Defendant William Tatum was convicted of aggravated child molestation of his seven-year-old stepdaughter and appeals. We affirm.
1. An agent of the GBI and the sheriff’s deputy who arrested the defendant testified defendant confessed to the crime in response to their interrogation. Defendant testified at trial and denied he made the confession. On appeal, he argues the testimony concerning his confession was improperly admitted into evidence because the officers acknowledged the defendant initially invoked his right to consult an attorney. According to the deputy sheriff, however, after leaving the GBI office and getting back into the deputy’s car, the defendant asked the deputy to explain to him everything that was going on. The deputy responded that since he had invoked his right to counsel that the deputy could not discuss the case with him, for fear of violating his rights, unless he waived his right to counsel. The defendant then advised the deputy he would be willing to go back inside and talk. Defendant was taken back into the GBI office and again advised of his rights. Defendant signed a waiver of his rights and eventually made the confession. Defendant testified that the deputy tried to cajole him into talking by stating that if he cooperated the officers would talk to the prosecutor about leniency, but that he continued to refuse to respond to questions.

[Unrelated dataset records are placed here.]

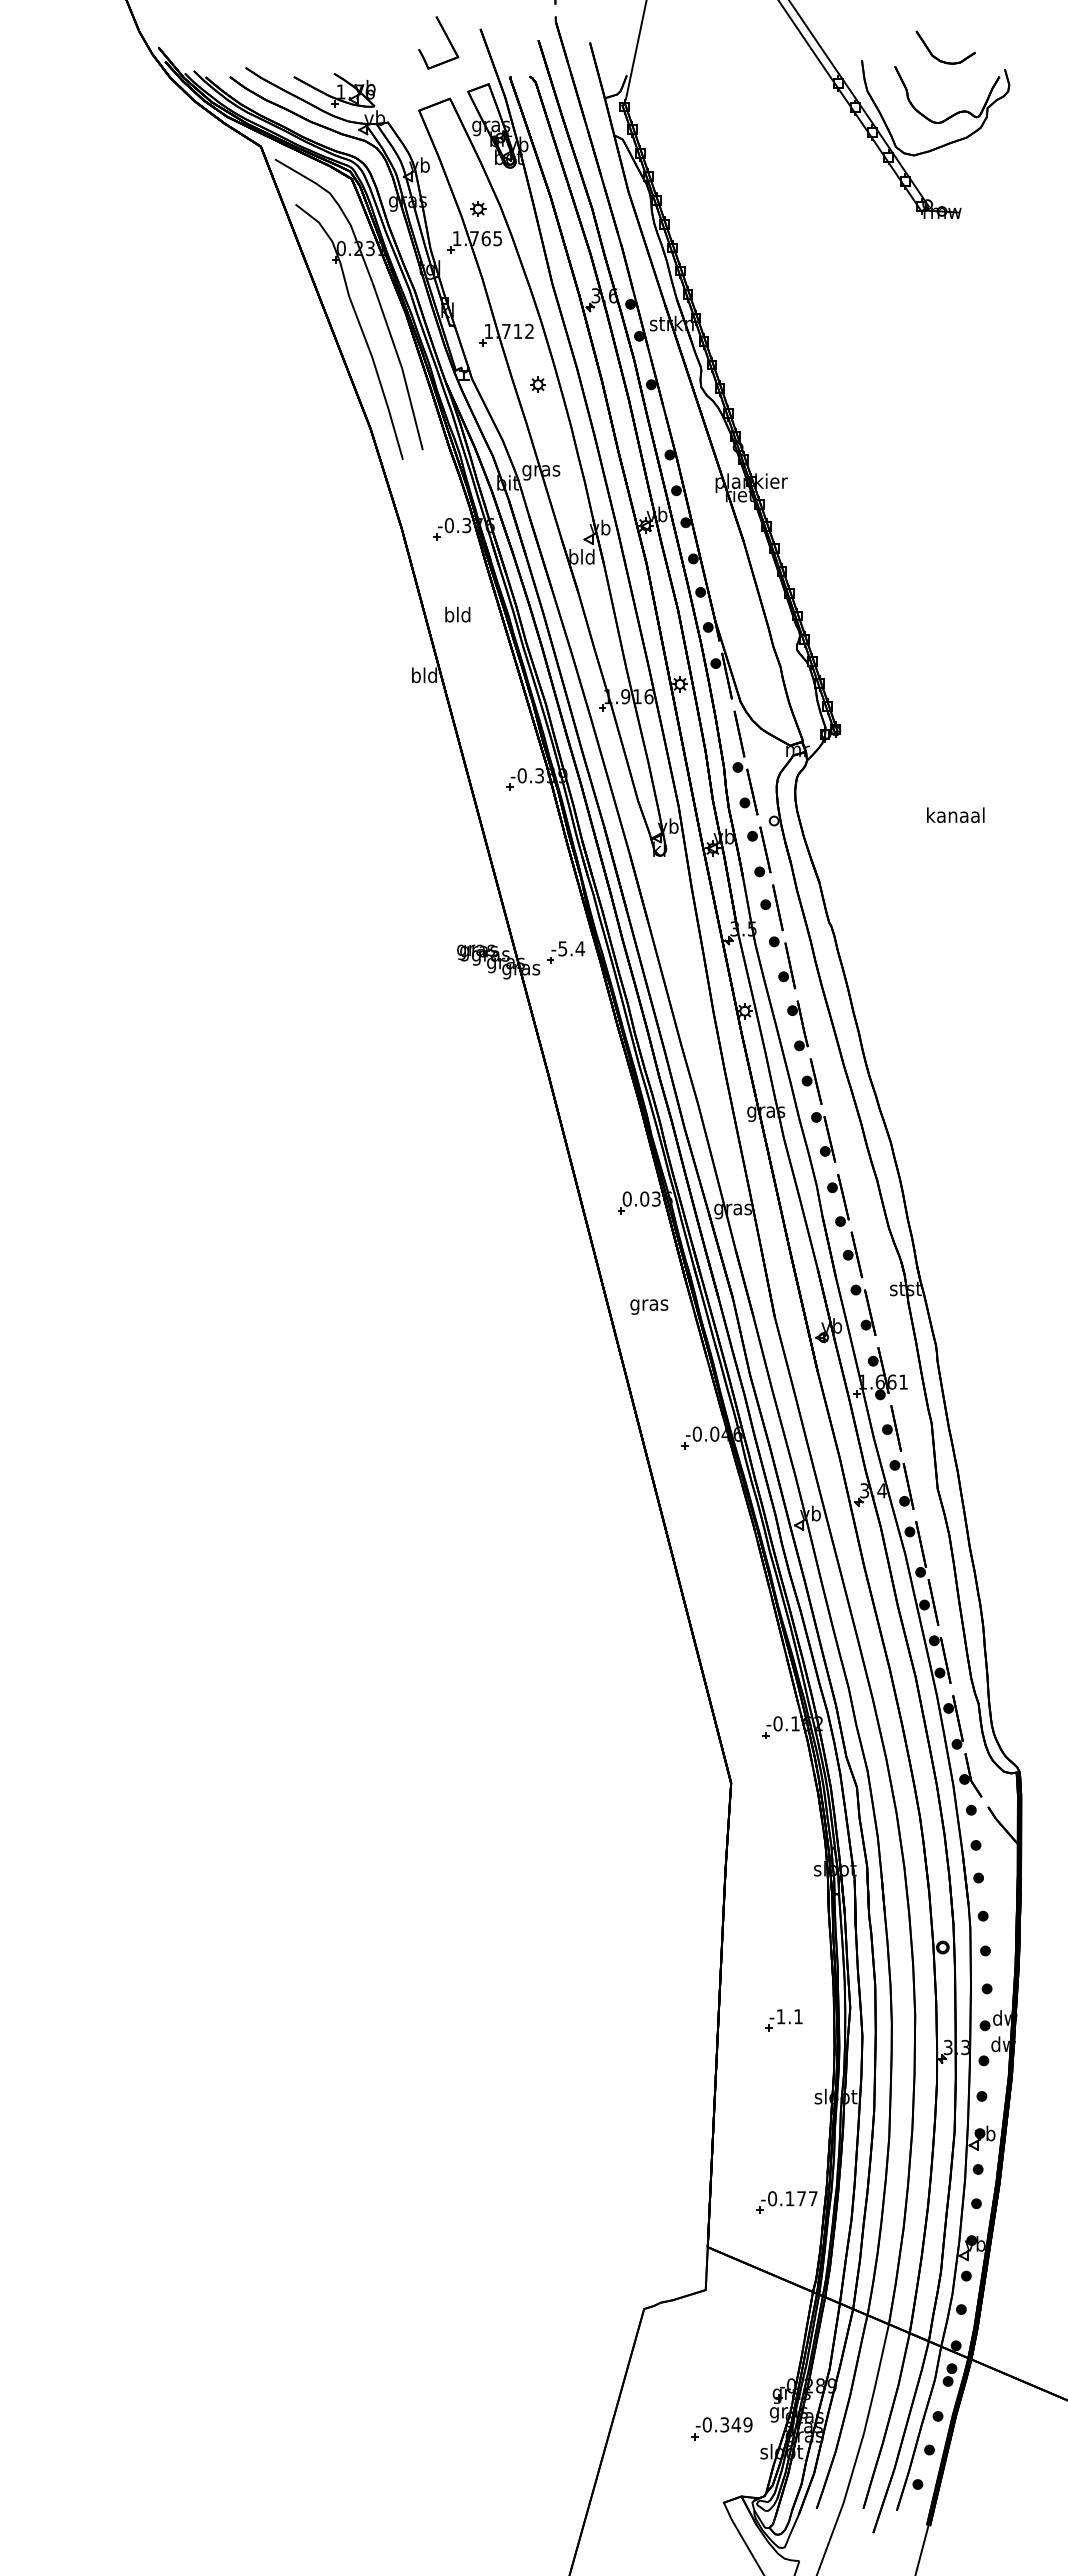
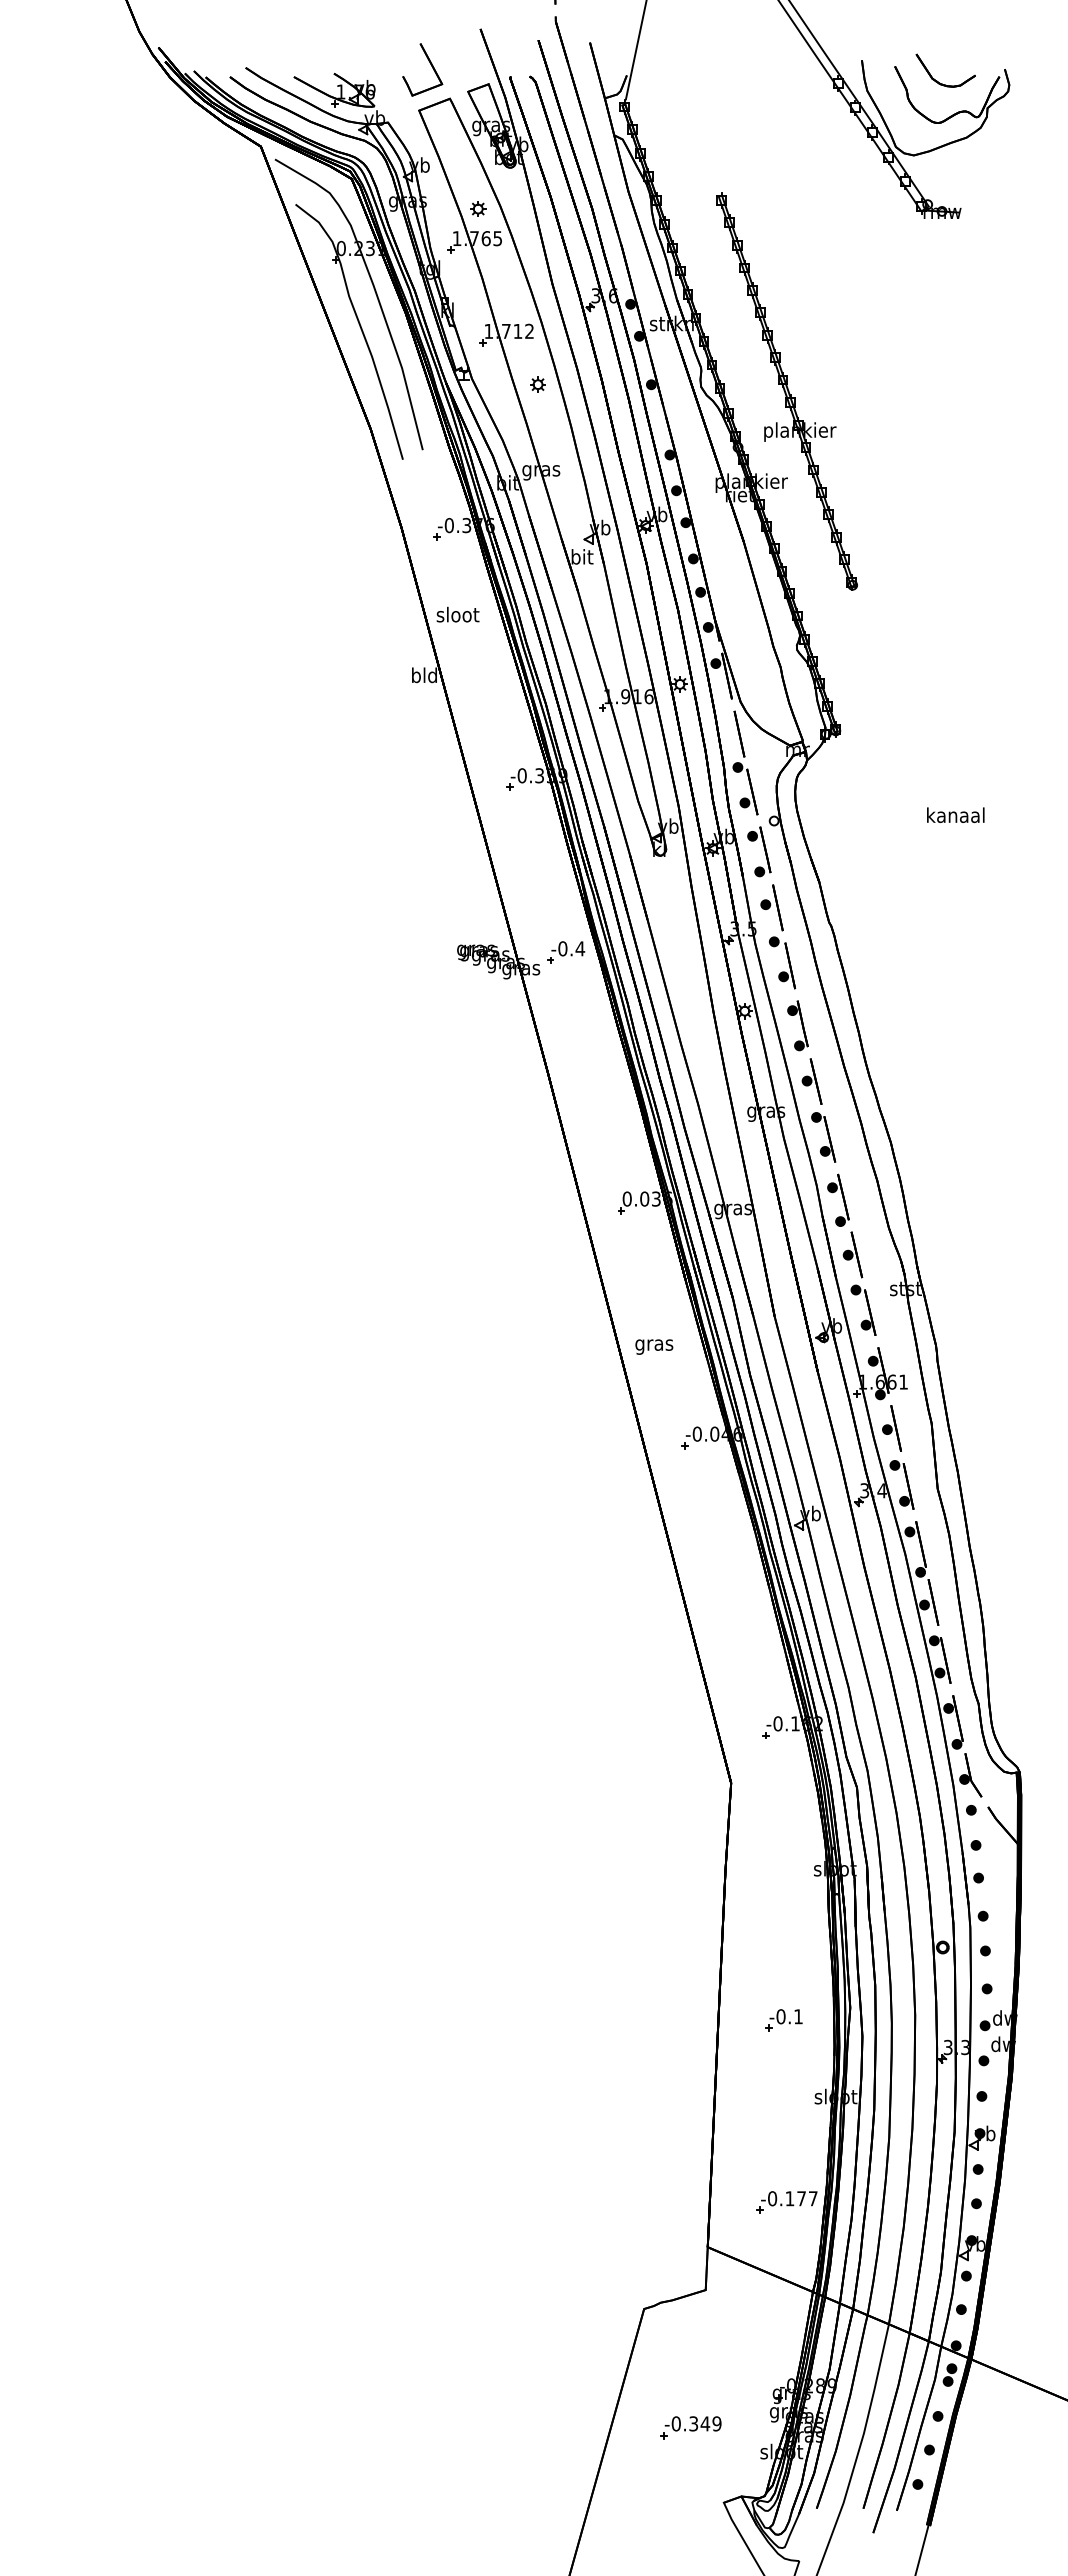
part at (445, 36) position: (445, 36) -> (429, 63)
part at (937, 57) position: (937, 57) -> (937, 80)
part at (786, 391): none -> present
text at (581, 556): bld -> bit
text at (457, 614): bld -> sloot
text at (562, 948): -5.4 -> -0.4
text at (649, 1306) position: (649, 1306) -> (654, 1346)
text at (780, 2016): -1.1 -> -0.1
part at (721, 2428) position: (721, 2428) -> (690, 2427)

“ ‘(A)n accused . . . having expressed his desire to deal with the police only through counsel, is not subject to further interrogation by the authorities until counsel has been made available to him, unless the accused himself initiates further communication, exchanges, or conversations with the police.’ Edwards, v. Arizona, 451 U. S. 477, 484, 485 (101 SC 1880, 68 LE2d 378) (1981). (Emphasis supplied.) As the evidence of record shows that the officers immediately ceased their interrogation of the [defendant] when he requested counsel and that it was he who thereafter initiated further communication between them, the trial court was authorized to conclude both that the statements were made freely and voluntarily and that they were not elicited in violation of the [defendant’s] right to counsel.” Whatley v. *893State, 189 Ga. App. 173, 174 (2) (375 SE2d 245) (1988). The testimony at the hearing on defendant’s motion to suppress was in conflict, but the trial court’s determinations of fact and credibility of witnesses will be upheld, where, as here, they are not clearly erroneous. See Snipes v. State, 188 Ga. App. 366 (2) (373 SE2d 48) (1988).
Decided April 10, 1992.2. Defendant also argues the trial court erred in admitting over his objection the hearsay testimony of a witness concerning statements made by another child who was not the victim in this case. The witness, one of the victim’s babysitters, testified she discovered the victim and her own three-year-old son in the bedroom crying. When she asked the victim why she was crying, the girl replied the witness’ son had hit her. When the witness asked her son why he had hit the victim, he replied that she had been trying to “kiss” his penis. Defendant argues that the testimony was inadmissible because the child hearsay statute, OCGA § 24-3-16, does not apply to the statements of a child who is not the victim of the crime, and even if it does, the requirements of the statute were not met because there was no showing that the child declarant was available to testify.
This court has already ruled that the child hearsay statute is not limited to the out-of-court statements of the actual victim in the case. Holden v. State, 187 Ga. App. 597 (2) (370 SE2d 847) (1988). We need not consider whether the requirements of availability of the child declarant were met in this case because the statement is otherwise admissible, pursuant to OCGA § 24-3-2, to explain conduct and ascertain the motives of the witness. As a defense, the defendant presented the theory that the victim’s mother, his ex-wife, had concocted the charges against him out of vindictiveness and in order to block his visitation rights to see his own daughter, the child of his marriage to the victim’s mother. Thus, the motive of the witness, the victim’s babysitter, for reporting the victim’s acts and statements to child welfare authorities was a relevant issue in the case. This is, thus, one of those “rare” cases in which the motive and intent for actions are “ ‘matters concerning which the truth must be found.’ ” Teague v. State, 252 Ga. 534, 536 (314 SE2d 910) (1984) (quoting Momon v. State, 249 Ga. 865, 867 (294 SE2d 482 (1982)). The trial court did not err in admitting the witness’ testimony concerning what her child told her about the victim’s acts.
3. The victim testified at trial that defendant instructed her to commit acts of sodomy on him. The evidence was sufficient to permit the jury to find he was guilty beyond a reasonable doubt.
Judgment affirmed.
Carley, P. J., and Johnson, J., concur. Clyde M. Urquhart, for appellant. W. Glenn Thomas, Jr,, District Attorney, L. Craig Fraser, C. Keith Higgins, Assistant District Attorneys, for appellee.